Freeze-Dried Backpacking Meals
A good freeze-dried meal is hard to beat for weight and convenience. The key word is good. Not all freeze-dried meals are the same; the difference between a meal that tastes like survival and one that tastes like dinner is real, and it comes down to ingredients, recipes, and whether the people making it actually care what it tastes like after 18 miles. That's the whole reason Bowl & Kettle exists.
Ramen as a Pre-Dinner Appetizer
This has become a trail tradition we'd have a hard time giving up. Before the main meal, make a quick packet of instant ramen and share it. It's salty and comforting and it buys time while the freeze-dried meal hydrates. Two courses at camp. Nobody said you couldn't.
Something Sweet After
Peanut butter cups, a good chocolate bar, stroopwafels, a couple of cookies — a little dessert goes a long way at camp. Pair it with mint tea if the temperature drops. Light, warm, and the perfect signal that the day is done.

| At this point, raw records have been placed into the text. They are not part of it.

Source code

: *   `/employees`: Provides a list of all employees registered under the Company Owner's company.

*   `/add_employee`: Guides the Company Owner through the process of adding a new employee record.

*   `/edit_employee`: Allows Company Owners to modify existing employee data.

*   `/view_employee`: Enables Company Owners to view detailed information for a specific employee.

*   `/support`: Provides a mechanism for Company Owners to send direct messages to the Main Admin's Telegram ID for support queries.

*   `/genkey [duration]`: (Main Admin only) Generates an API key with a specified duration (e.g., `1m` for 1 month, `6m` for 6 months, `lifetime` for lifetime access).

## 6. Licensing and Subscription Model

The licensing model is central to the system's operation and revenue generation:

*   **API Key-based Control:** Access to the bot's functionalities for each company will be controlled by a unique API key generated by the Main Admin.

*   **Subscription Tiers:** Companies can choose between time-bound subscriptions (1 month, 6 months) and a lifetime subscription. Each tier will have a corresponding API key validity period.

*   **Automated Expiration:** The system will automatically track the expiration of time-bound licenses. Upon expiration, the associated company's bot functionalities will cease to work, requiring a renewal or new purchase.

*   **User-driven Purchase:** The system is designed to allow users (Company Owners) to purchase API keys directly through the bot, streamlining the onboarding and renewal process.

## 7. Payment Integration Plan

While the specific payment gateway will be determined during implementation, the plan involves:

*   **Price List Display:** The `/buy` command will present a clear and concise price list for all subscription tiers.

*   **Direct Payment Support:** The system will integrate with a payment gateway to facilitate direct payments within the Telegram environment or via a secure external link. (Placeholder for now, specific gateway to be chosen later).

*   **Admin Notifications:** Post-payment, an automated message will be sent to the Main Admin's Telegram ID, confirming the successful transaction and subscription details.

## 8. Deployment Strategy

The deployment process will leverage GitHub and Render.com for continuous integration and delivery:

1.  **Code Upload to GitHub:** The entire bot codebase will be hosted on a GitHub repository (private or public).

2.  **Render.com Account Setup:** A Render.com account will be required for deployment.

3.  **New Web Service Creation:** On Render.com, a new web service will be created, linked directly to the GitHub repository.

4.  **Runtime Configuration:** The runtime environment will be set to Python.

The Real Secret to Eating Well on a Backpacking Trip
It's not about optimizing every ounce. It's about knowing what makes you excited to eat at the end of a long day outside, and then actually bringing it.
Some hikers obsess over calorie-to-weight ratios. Others carry an avocado in a Pringles can just because they can. There's room for both out there.
Pack what sounds good to you. Leave room for a few small luxuries. You'll probably eat better out there than you expect.